Texto dado:
-=-=-=-=-

Feito o sumário, vamos lá à matéria. À minha matéria, à minha opinião. A opinião de quem se subscreve, apenas. Não falo em nome de partidos. Não milito em nenhum, embora ultimamente tenha votado no Bloco. Não pertenço à Opus Dei nem à Maçonaria. Tendo em conta a forma como o juiz hoje se apresentou, é-me legítimo questionar se ele pode dizer o mesmo, é-me até legítimo apostar que ele não é maçon (posso, obviamente, saber mais do que pareço saber, ou até saber nada).

A partir do momento em que um Juiz – os media chamam-lhe super-juiz e não faço ideia se a questão lhe foi colocada, e se ele a refutou; que não sou adepto de pornografia judicial nos media (já me chega a “ao vivo”) – se expõe assim, eu ganho uma legitimidade que não tinha.

O meritíssimo passa a ser um homem que falou em público. Mais um. E desceu do estrado. Estamos agora à mesma altura (terá vexa minguado ou eu crescido). Bem-vindo à realidade. vexa colocou de lado a magistratura e resolveu guiar-se pelo enorme umbigo que ostenta. Não falando – e quero crer que não o fez – no caso que ora o faz rei, questiono. Tenho curiosidade, não sei se vexa esclareceu tal facto na entrevista, em saber se acaso recebeu autorização do Conselho Superior de Magistratura para esta novela em que hoje aceitou entrar. Às tantas, não é preciso. Mas coloco a questão por um motivo simples, não sei se enderece a queixa que amanhã mesmo farei ao Provedor de Justiça ou ao CSM ou a ambos. Por certo questionarei a Ordem dos Advogados (e valerá apenas como conselho) sobre o que hoje se passou.

-=-=-=-=-

Exercício a:
Edite o texto dado de "Feito o sumário, vamos" até "que não tinha.", inclusive, trocando "media" por "imprensa".

[Entradas de regiões rotuladas]

-=-=-=-=-

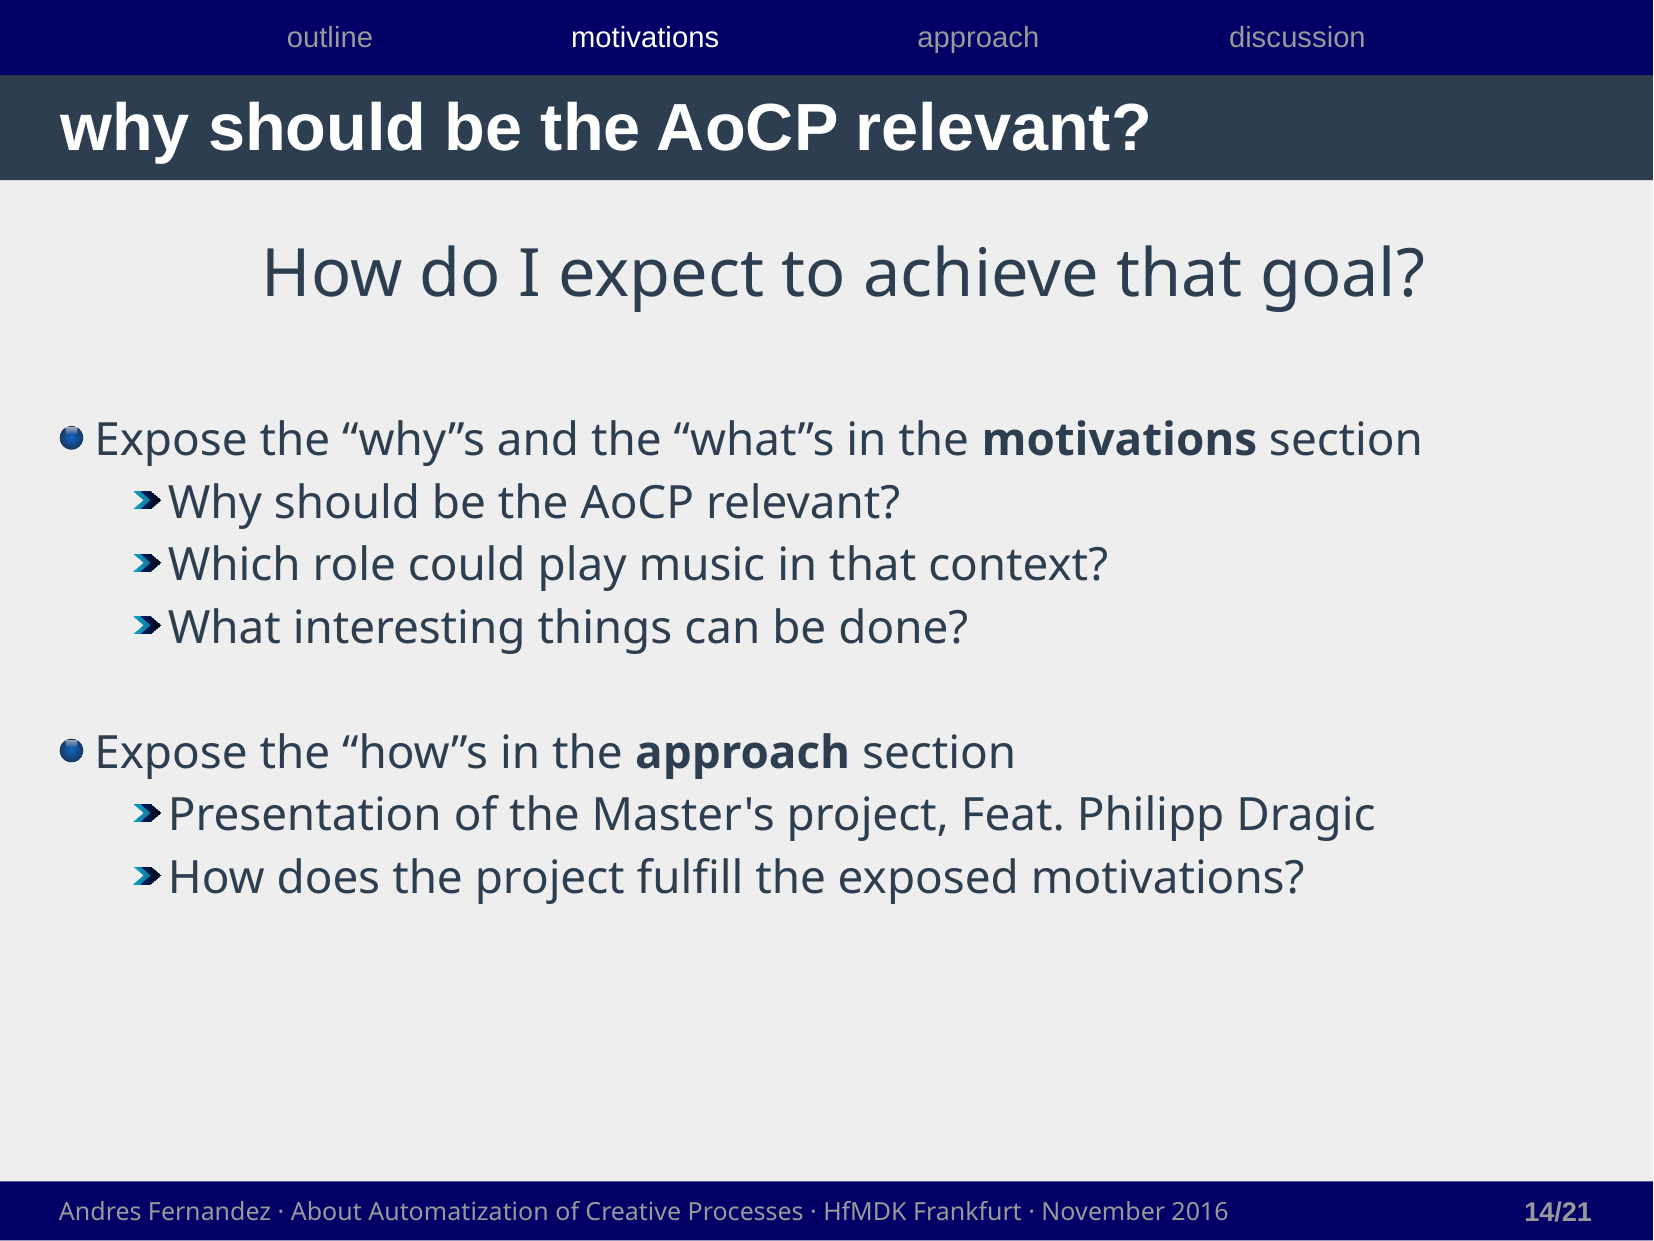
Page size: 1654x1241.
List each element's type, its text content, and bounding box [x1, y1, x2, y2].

text_box [385, 551, 451, 622]
subtitle How do I expect to achieve that goal? Expose the “why”s and the “what”s in the motivations section Why should be the AoCP relevant? Which role could play music in that context? What interesting things can be done? Expose the “how”s in the approach section Presentation of the Master's project, Feat. Philipp Dragic How does the project fulfill the exposed motivations? [58, 225, 1594, 1141]
text_box outline motivations approach discussion [0, 0, 1653, 76]
title why should be the AoCP relevant? [59, 76, 1594, 181]
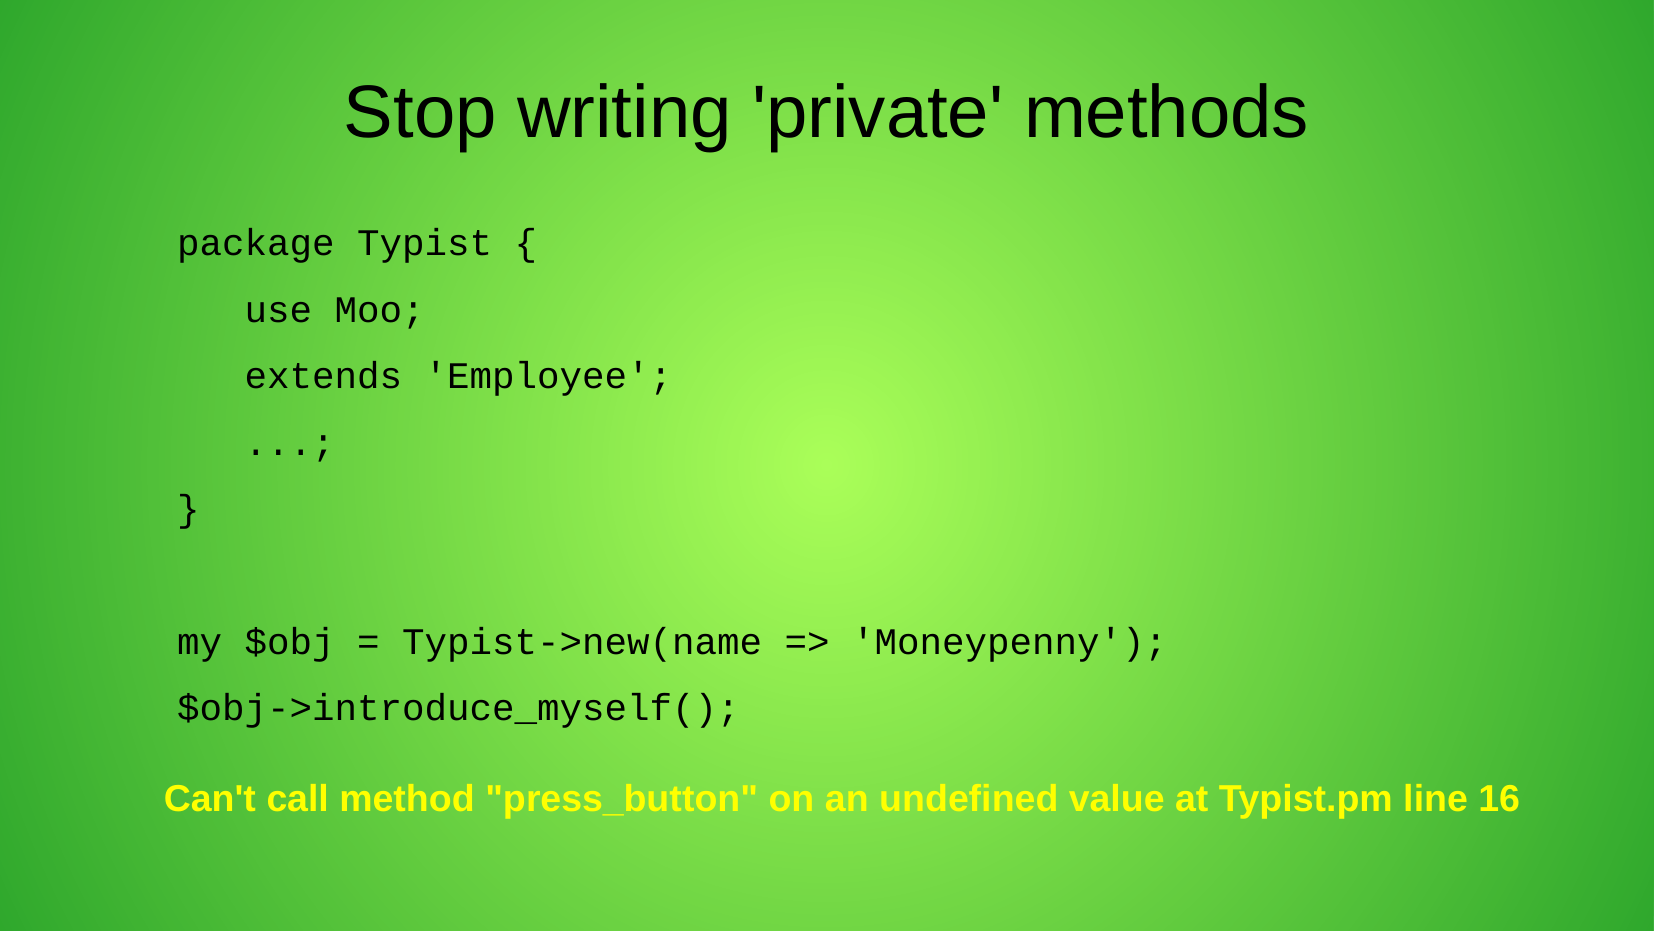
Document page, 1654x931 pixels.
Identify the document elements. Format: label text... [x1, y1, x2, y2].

list package Typist { use Moo; extends 'Employee'; ...; } my $obj = Typist->new(name => 'Moneypenny'); $obj->introduce_myself(); [177, 224, 1571, 764]
text_box Can't call method "press_button" on an undefined value at Typist.pm line 16 [149, 769, 1548, 827]
title Stop writing 'private' methods [82, 35, 1571, 189]
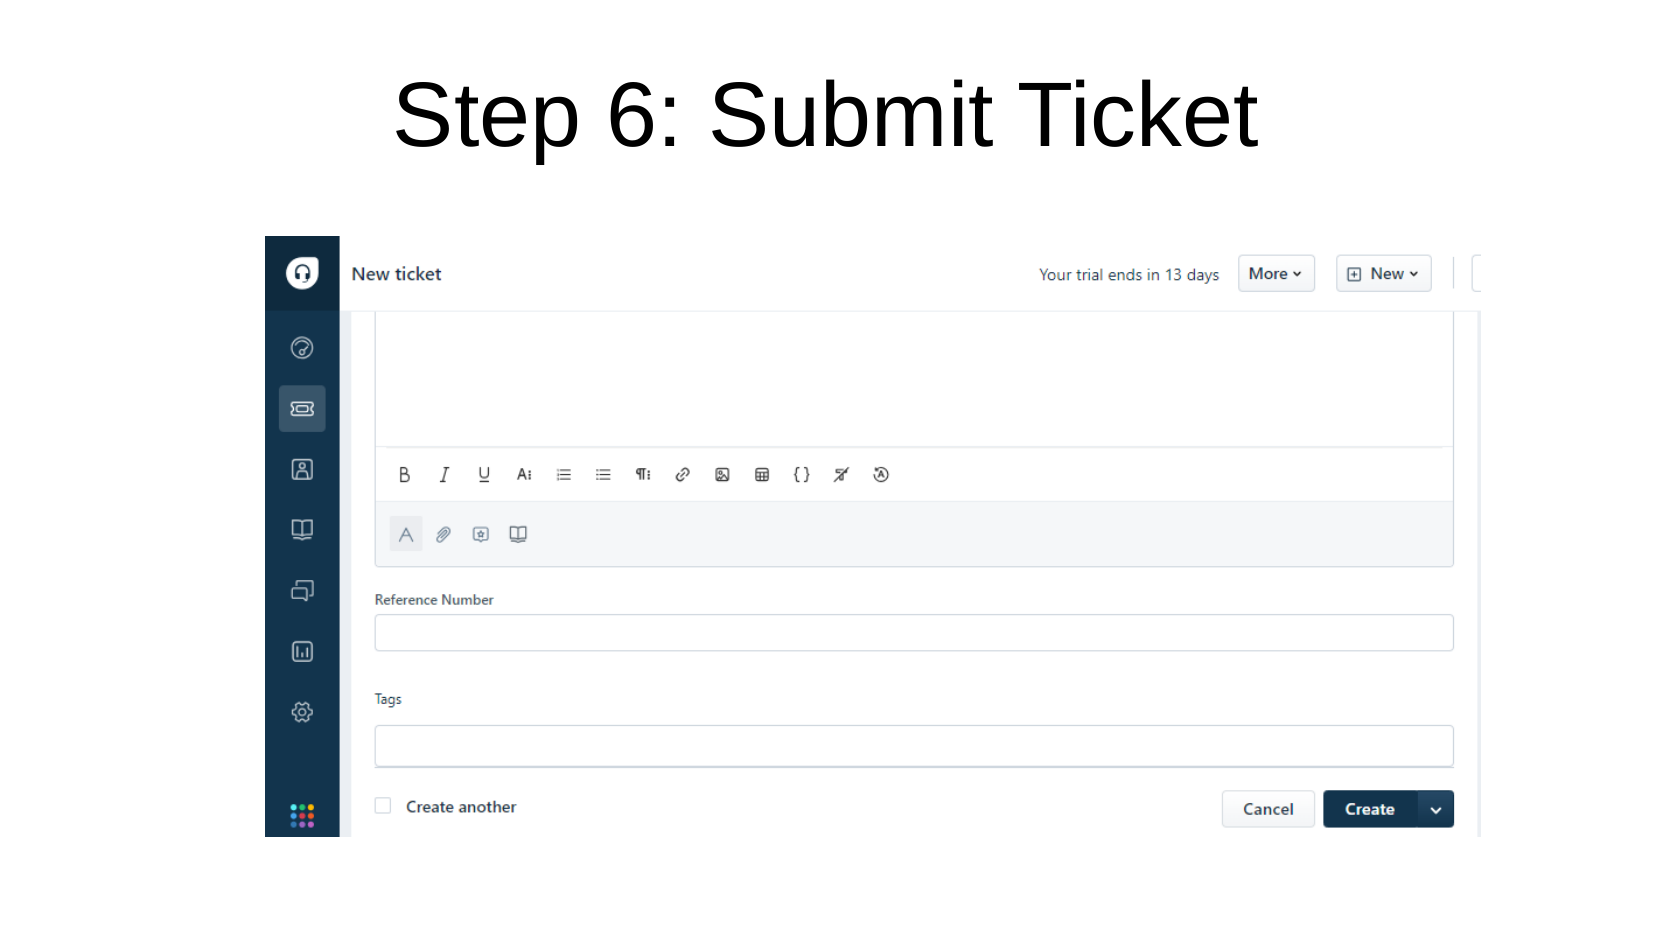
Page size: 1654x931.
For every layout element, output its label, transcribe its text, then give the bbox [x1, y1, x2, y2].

picture [265, 236, 1481, 837]
title Step 6: Submit Ticket [82, 37, 1571, 193]
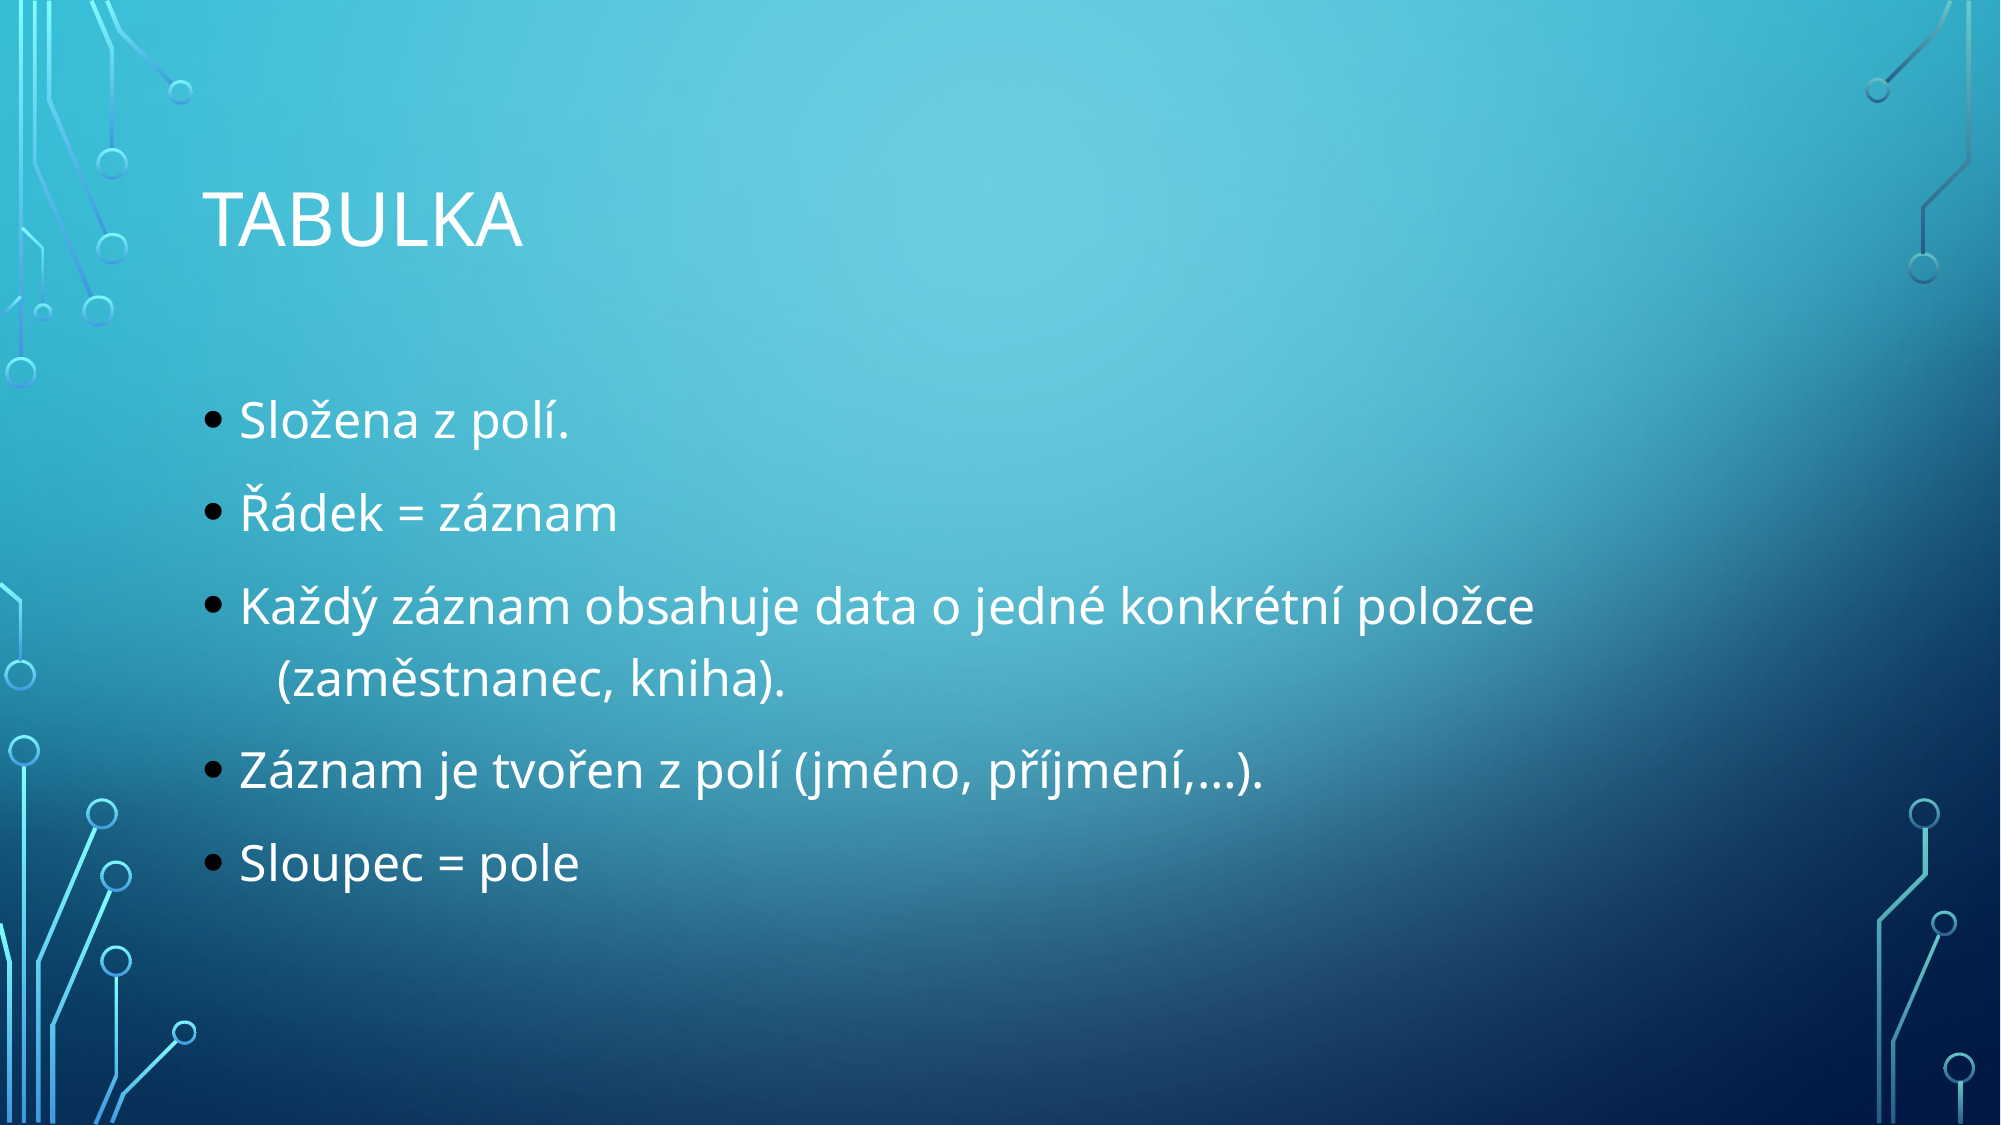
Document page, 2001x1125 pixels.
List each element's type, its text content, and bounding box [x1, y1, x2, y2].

title Tabulka [187, 101, 1813, 344]
list Složena z polí. Řádek = záznam Každý záznam obsahuje data o jedné konkrétní položce (zaměstnanec, kniha). Záznam je tvořen z polí (jméno, příjmení,…). Sloupec = pole [187, 369, 1813, 951]
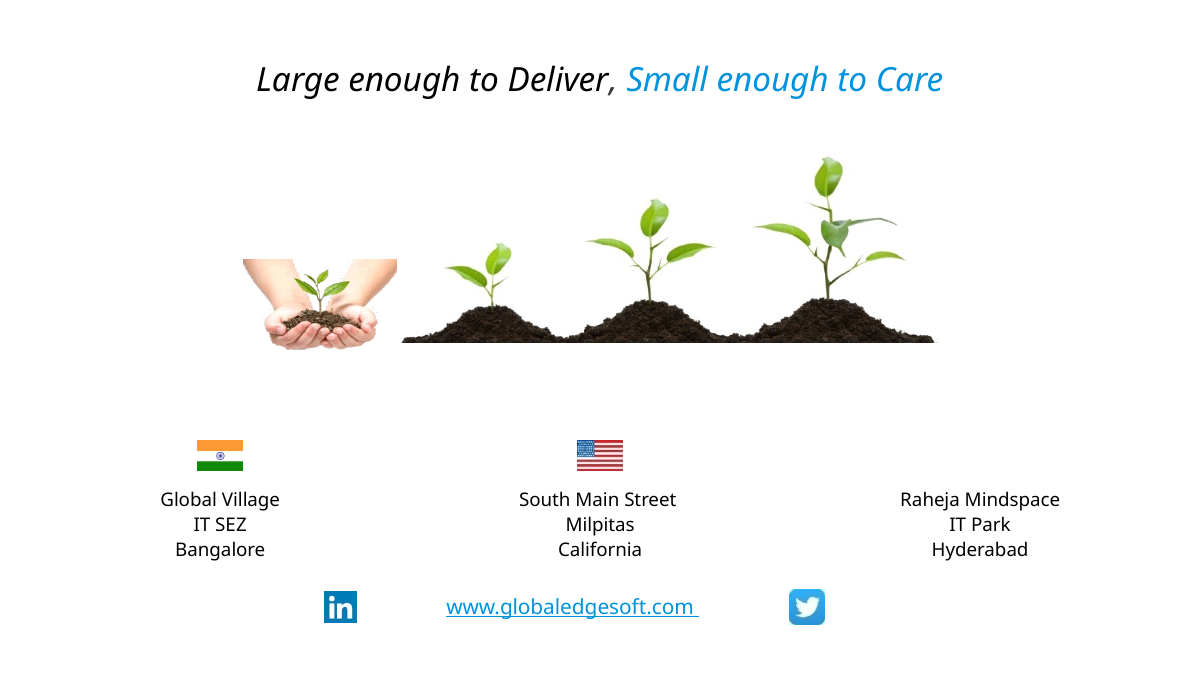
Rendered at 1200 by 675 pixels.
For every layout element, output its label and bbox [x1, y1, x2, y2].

picture [197, 440, 243, 471]
picture [789, 589, 825, 625]
picture [243, 117, 957, 350]
picture [337, 603, 353, 619]
picture [329, 596, 334, 619]
picture [577, 440, 623, 471]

-=-=-=-=-

Exercício b:
Filtre os registros e copie somente as linhas que contêm a palavra "label".

Resultado da tarefa a:
Feito o sumário, vamos lá à matéria. À minha matéria, à minha opinião. A opinião de quem se subscreve, apenas. Não falo em nome de partidos. Não milito em nenhum, embora ultimamente tenha votado no Bloco. Não pertenço à Opus Dei nem à Maçonaria. Tendo em conta a forma como o juiz hoje se apresentou, é-me legítimo questionar se ele pode dizer o mesmo, é-me até legítimo apostar que ele não é maçon (posso, obviamente, saber mais do que pareço saber, ou até saber nada).

A partir do momento em que um Juiz – os imprensa chamam-lhe super-juiz e não faço ideia se a questão lhe foi colocada, e se ele a refutou; que não sou adepto de pornografia judicial nos imprensa (já me chega a “ao vivo”) – se expõe assim, eu ganho uma legitimidade que não tinha.

Resultado da tarefa b:
Identify the document elements. Format: label text... [x1, y1, x2, y2].
For every layout element, output its label, transcribe its text, then give the bbox [x1, y1, x2, y2].
For every layout element, output its label and bbox [x1, y1, x2, y2].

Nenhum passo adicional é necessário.